To: jeffbas who wrote (9329)12/16/1999 1:23:00 AM
From: Marc Fortier  Respond to of 78517
 
I had a look at two stocks fundamentally attractive lately: BEBE and FUN. FUN was a suggestion of Peter Lynch in Barron's in 1992 if my memory is good. The valuation and the yield is attractive. Better still, FUN has made an acquisition this year, which should add to earnings and dividend next year -- just as it had when Lynch had made his recommendation. BEBE is a retailer with lots of potential (spectacular growth and still a lot of room to expand) and very good management -- if you look at numbers like ROE and ROI. The balance sheet is also very strong.

Any opinion you guys?

Any opinion



To: jeffbas who wrote (9329)12/16/1999 1:52:00 AM
From: Michael Burry  Read Replies (3) | Respond to of 78517
 
Centex: I just took a position two days ago at 23 1/2 as it hovered near lows, 50% off highs, with big insider buying with more diversified business structure than just a homebuilder or just a manufactured home maker.
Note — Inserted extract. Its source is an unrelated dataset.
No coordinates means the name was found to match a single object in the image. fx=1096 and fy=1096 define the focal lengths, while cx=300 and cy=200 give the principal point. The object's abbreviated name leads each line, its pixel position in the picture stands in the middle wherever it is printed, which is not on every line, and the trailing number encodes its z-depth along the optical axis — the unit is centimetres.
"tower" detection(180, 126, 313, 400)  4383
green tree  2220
Then I sold today at 22 3/4. Yep, my "new lows" rule kicking in. I wonder how low it will go. I may regret selling. But so far this year, all I know is that I haven't regretted it even once when I've followed this rule in our beloved value sector.
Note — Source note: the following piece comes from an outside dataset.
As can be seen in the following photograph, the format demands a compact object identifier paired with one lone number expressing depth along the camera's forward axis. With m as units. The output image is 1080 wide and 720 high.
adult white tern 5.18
What did I replace it with? For now, it's Crane (CR), which I bought at today's high (18 3/8). Jim likes it, and Mario Gabelli just pitched it this morning on CNBC. Great ROE and ROIC for its industry and at all-time low valuations. Its cash flow is much higher than its accounting earnings. But the last time valuations got this low the shares hit a 3 year go-nowhere patch (early 90's) in which earnings hit a rough spot. There's also a spin-off coming up. It just seems very cheap and very safe as a longer-term hold, out of which I'd expect about 17% annually after-tax if I could hold for 10 years.

Mike



To: jeffbas who wrote (9329)12/16/1999 9:07:00 PM
From: James Clarke  Read Replies (1) | Respond to of 78517
 
re: CTX <<I would tend to prefer this to CMH as its industry is suffering less.>>

I the words of our great president Bill Clinton, "it depends what the meaning of the word is is". Clearly the market is anticipating that CTX is about to suffer some pain, with interest rates rising. Can homebuilding get any better? Clayton's economics are very different from Centex's. 50% of their income is recurring, whatever the environment. Clayton is not recession proof, but it suffers a lot less than a Centex unless I'm missing something big. Both may be great investments, but if I have to pick one there is no question what that would be. What did Centex do in the last recession might be a good place to start. You might also look at what Clayton did in the last recession. I think you'll see a difference. If you want to compare the valuations, I would suggest you use mid-cycle earnings power, not trailing earnings which might very well be the peak for both. But the mid-cycle adjustment for Clayton is much less drastic than the adjustment for Centex.

Maybe the answer is none of the above. Time will tell.